* Daftar Tugas
[A] Terjemahkan ke bahasa Inggris kalimat ini dari tulisan tentang masa depan di bawah: "Terminologi “apocalypse” seringkali dikaitkan dengan konteks keagamaan, seperti apa kehidupan di dunia ini berakhir, dan bagaimana cara kita sampai ke sana."
[B] Teruskan tulisan tentang masa depan, antara kiamat dan singularitas, di bawah ini, mulai setelah kalimat terakhirnya.

* Cuplikan Halaman
Ch. 7 Understanding the Future: Between Apocalypse and Singularity (p.205-229)

Terminologi “apocalypse” seringkali dikaitkan dengan konteks keagamaan, seperti apa kehidupan di dunia ini berakhir, dan bagaimana cara kita sampai ke sana. Contohnya konsep hukum tabur-tuai dan surga-neraka, kondisi dunia yang “hancur-hancuran” ini dipercaya sebagian orang merupakan jalan manusia menuju “neraka”. Di sisi lain, sebagian orang (techno-optimists) percaya bahwa dunia ini akan baik-baik saja dengan menawarkan endless near-miraculous solution seperti singularity dan dengan multiplicity-nya. Mereka meyakini “Why should we fear anything – be it, environmental, social, or economic threats – when by 2045, or perhaps even by 2030, our understanding will know no bounds and hence any problem will become immeasurably less than trivial?”

Smil sendiri menjelaskan jika hal-hal fundamental dalam hidup/dunia ini tidak akan berubah drastis selama 20-30 tahun ke depan (lihat p. 216-218), salah satunya dengan kehadiran pandemi ini. “COVID-19 has provided a perfect-and costly- global reminder of our limited capacity to chart our futures, and that, too, will not (can not) change any dramatic way during the coming generation.”

Di penutup chapter 7, ada paragraf yang sangat menarik dari Smil: “As i noted, i am not a pessimist or an optimist, I am a scientist. There is no agenda in understanding how the world really works. A realistic grasp of our past, present, and uncertain future is the best foundation for approaching the unknowable expanse of time before us. While we can not be specific, we know that the most likely prospect is a mixture of progress and setbacks, of seemingly insurmountable difficulties and near-miraculous advances. The future, as ever, is not predetermined. Its outcome depends on our actions.”

Catatan Tersimpan

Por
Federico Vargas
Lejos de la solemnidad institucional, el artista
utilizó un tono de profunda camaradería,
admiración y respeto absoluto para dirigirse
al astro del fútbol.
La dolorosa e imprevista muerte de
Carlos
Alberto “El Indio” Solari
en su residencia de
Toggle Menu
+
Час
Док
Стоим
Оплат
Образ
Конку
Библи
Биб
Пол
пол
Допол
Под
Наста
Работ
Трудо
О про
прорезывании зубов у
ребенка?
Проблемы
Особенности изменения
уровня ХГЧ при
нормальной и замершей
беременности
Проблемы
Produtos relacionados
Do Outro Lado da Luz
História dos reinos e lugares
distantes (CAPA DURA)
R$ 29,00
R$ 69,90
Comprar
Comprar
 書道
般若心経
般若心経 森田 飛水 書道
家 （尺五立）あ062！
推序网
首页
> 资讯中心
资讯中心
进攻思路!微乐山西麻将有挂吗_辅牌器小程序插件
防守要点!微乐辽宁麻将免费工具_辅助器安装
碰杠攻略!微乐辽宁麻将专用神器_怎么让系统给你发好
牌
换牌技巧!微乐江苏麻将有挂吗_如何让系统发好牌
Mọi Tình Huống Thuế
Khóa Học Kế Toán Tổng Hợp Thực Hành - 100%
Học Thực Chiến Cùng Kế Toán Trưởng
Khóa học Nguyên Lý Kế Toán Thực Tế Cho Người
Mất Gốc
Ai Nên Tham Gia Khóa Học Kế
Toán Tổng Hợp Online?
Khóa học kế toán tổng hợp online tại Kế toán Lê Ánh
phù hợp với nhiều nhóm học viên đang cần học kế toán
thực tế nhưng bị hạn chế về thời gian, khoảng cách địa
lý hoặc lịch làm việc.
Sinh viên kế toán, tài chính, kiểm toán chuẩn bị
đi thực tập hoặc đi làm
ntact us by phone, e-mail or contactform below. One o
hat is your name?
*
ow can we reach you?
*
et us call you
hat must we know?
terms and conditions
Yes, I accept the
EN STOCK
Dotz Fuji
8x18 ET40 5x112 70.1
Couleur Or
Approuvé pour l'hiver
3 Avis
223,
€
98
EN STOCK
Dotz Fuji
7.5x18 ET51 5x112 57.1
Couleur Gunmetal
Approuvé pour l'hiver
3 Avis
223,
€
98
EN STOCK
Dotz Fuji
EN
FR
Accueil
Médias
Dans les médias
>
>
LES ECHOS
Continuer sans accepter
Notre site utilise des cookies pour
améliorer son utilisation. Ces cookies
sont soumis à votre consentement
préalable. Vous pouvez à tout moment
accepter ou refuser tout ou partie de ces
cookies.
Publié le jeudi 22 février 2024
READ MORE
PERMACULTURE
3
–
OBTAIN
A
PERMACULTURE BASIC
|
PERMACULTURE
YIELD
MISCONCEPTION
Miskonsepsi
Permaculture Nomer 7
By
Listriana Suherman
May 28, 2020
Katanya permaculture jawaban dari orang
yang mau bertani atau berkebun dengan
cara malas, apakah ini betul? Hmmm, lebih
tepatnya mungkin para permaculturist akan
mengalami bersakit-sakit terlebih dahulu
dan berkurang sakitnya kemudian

* Jawaban Anda
[A] The term “apocalypse” is often associated with religious contexts, such as how life in this world will end and how we will get there.

[B]
Sepakat dengan Smil, tidak ada yang bisa tahu bagaimana kehidupan di depan seperti apa. Yang pasti, manajemen risiko dari segala aspek harus dilakukan. Terutama bagi orang yang beriman, mesti juga concern terhadap aspek metafisik. Dunia ini akan bekerja seperti apa yang kita bayangkan, seperti apa yang kita tahu dan ingin ketahui. Sudah tentu, yang sebenarnya terjadi tidak sesederhana itu, kita tidak akan menyadari seuatu karena kita menutup mata/tidak acuh terhadapnya. Kalau saya boleh menambahkan, it depends on how you control your mind is how the world really works.


Well, lagi-lagi saya tidak menyesal membaca buku beliau, penjelasannya sangat luas namun tajam. Kagum beneran sama Vaclav Smil, bisa ya drafting buku kayak gini sejak awal liat kondisi pandemi. SIlakan yang mau tau isi chapter lainnya, bisa cek link di bawah ini yaa. I learned a great deal, and the narration was good. Superb.

Wallahu a’lam

How the World Really Works, dipublikasikan oleh Penguin Random House
Jumlah halaman: 326 hlm (7 bab + intro, notes, ref, dan index)
Link untuk membeli buku: amazon.nl, amazon

Eindhoven, 1 Juli 2022 20:53 CEST (le Juris day out to Gouda)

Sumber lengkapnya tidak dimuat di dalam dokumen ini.